### STORED DATA

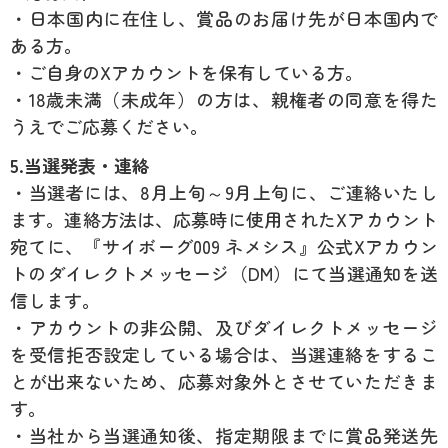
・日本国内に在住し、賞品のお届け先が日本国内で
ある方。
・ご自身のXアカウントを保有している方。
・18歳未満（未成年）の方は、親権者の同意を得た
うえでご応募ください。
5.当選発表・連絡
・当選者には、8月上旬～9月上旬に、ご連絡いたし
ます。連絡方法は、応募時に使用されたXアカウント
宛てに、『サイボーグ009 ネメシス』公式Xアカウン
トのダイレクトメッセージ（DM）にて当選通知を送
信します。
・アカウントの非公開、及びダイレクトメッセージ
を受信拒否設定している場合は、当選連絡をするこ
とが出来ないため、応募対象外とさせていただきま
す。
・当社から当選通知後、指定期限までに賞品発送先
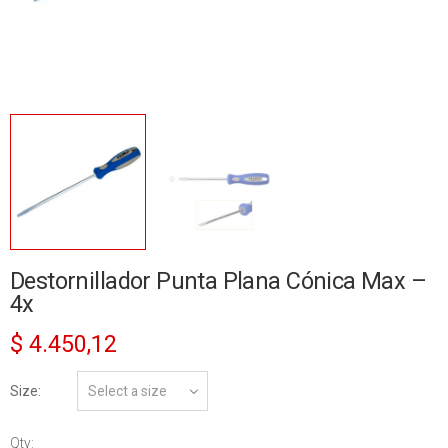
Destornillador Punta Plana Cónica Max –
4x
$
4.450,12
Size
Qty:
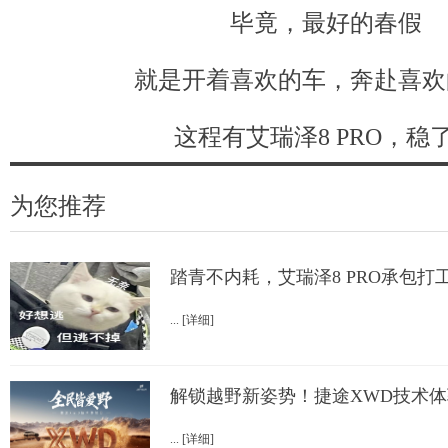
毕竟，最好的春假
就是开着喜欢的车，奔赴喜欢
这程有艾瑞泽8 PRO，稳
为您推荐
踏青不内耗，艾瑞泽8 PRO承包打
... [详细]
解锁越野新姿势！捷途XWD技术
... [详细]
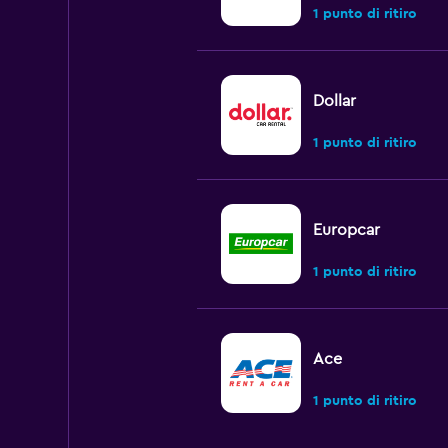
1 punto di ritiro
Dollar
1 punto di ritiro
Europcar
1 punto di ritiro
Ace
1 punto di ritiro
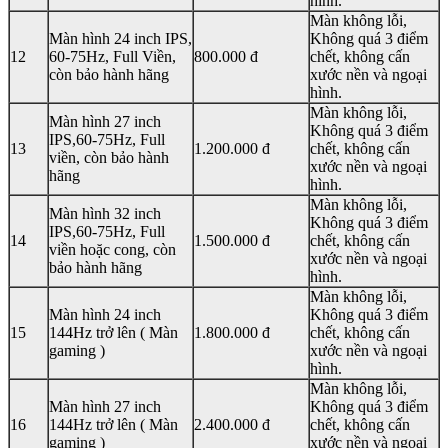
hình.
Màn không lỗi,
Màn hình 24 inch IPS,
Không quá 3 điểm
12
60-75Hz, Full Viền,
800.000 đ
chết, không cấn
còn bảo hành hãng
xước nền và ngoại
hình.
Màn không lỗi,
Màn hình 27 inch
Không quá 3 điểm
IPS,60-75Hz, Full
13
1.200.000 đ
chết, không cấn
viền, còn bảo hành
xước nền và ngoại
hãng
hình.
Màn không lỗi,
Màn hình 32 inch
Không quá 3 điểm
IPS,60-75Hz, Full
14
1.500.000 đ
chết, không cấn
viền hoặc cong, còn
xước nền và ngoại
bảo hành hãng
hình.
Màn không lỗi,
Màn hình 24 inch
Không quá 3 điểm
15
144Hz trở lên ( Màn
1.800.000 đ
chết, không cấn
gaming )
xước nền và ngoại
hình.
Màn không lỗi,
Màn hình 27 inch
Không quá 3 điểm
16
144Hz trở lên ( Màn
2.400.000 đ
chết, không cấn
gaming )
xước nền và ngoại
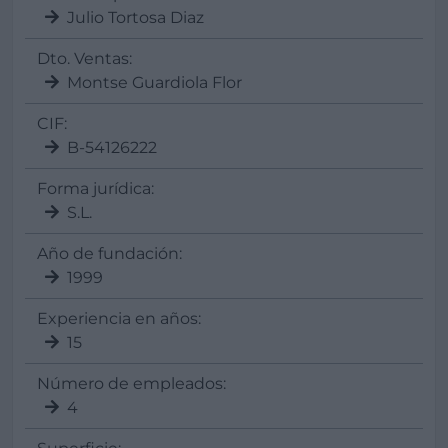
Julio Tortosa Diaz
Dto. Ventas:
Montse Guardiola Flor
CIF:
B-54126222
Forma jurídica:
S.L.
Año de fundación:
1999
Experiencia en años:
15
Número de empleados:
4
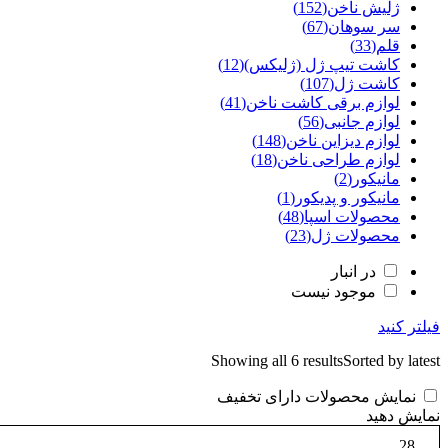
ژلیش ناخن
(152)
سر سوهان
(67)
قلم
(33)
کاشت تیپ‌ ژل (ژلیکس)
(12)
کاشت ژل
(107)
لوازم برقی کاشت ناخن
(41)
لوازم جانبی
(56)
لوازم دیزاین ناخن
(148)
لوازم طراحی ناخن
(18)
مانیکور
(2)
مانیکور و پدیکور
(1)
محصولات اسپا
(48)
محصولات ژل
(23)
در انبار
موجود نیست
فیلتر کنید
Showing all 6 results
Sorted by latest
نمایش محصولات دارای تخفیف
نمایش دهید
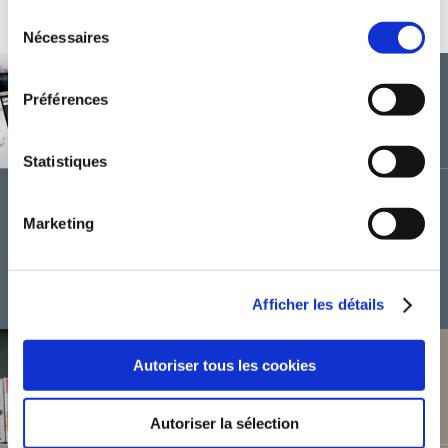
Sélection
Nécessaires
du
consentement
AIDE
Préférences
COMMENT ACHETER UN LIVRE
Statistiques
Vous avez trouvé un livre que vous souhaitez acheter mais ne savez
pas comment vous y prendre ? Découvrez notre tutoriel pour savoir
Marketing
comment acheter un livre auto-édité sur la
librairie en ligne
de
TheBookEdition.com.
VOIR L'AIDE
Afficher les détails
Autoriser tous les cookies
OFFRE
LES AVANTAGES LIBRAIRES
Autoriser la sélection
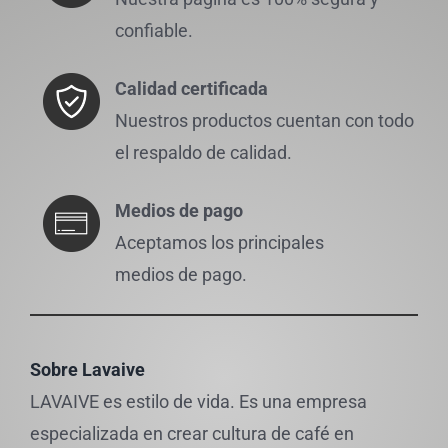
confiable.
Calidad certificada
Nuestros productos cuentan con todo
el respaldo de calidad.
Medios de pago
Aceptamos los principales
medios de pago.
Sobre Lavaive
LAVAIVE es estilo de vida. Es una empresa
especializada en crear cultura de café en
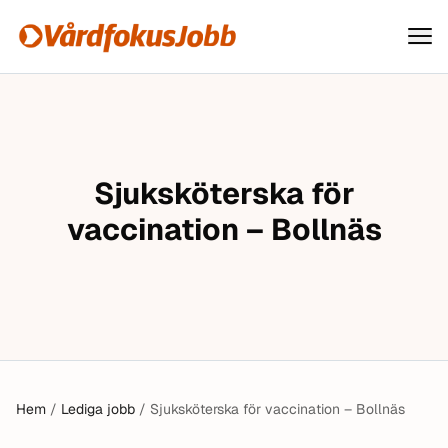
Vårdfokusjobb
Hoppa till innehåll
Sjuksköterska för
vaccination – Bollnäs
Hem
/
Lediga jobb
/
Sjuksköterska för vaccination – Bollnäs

######

EXERCISE AIM → Beginning with the line that contains "1.200.000 đ", repeat every remaining line of the data exactly, the last line included, and omit pictures.

WRITTEN ANSWER →
1.200.000 đ
chết, không cấn
viền, còn bảo hành
xước nền và ngoại
hãng
hình.
Màn không lỗi,
Màn hình 32 inch
Không quá 3 điểm
IPS,60-75Hz, Full
14
1.500.000 đ
chết, không cấn
viền hoặc cong, còn
xước nền và ngoại
bảo hành hãng
hình.
Màn không lỗi,
Màn hình 24 inch
Không quá 3 điểm
15
144Hz trở lên ( Màn
1.800.000 đ
chết, không cấn
gaming )
xước nền và ngoại
hình.
Màn không lỗi,
Màn hình 27 inch
Không quá 3 điểm
16
144Hz trở lên ( Màn
2.400.000 đ
chết, không cấn
gaming )
xước nền và ngoại
Julio Tortosa Diaz
Dto. Ventas:
Montse Guardiola Flor
CIF:
B-54126222
Forma jurídica:
S.L.
Año de fundación:
1999
Experiencia en años:
15
Número de empleados:
4
ژلیش ناخن
(152)
سر سوهان
(67)
قلم
(33)
کاشت تیپ‌ ژل (ژلیکس)
(12)
کاشت ژل
(107)
لوازم برقی کاشت ناخن
(41)
لوازم جانبی
(56)
لوازم دیزاین ناخن
(148)
لوازم طراحی ناخن
(18)
مانیکور
(2)
مانیکور و پدیکور
(1)
محصولات اسپا
(48)
محصولات ژل
(23)
در انبار
موجود نیست
فیلتر کنید
Showing all 6 results
Sorted by latest
نمایش محصولات دارای تخفیف
نمایش دهید
Sélection
Nécessaires
du
consentement
AIDE
Préférences
COMMENT ACHETER UN LIVRE
Statistiques
Vous avez trouvé un livre que vous souhaitez acheter mais ne savez
pas comment vous y prendre ? Découvrez notre tutoriel pour savoir
Marketing
comment acheter un livre auto-édité sur la
librairie en ligne
de
TheBookEdition.com.
VOIR L'AIDE
Afficher les détails
Autoriser tous les cookies
OFFRE
LES AVANTAGES LIBRAIRES
Autoriser la sélection
confiable.
Calidad certificada
Nuestros productos cuentan con todo
el respaldo de calidad.
Medios de pago
Aceptamos los principales
medios de pago.
Sobre Lavaive
LAVAIVE es estilo de vida. Es una empresa
especializada en crear cultura de café en
Vårdfokusjobb
Hoppa till innehåll
Sjuksköterska för
vaccination – Bollnäs
Hem
/
Lediga jobb
/
Sjuksköterska för vaccination – Bollnäs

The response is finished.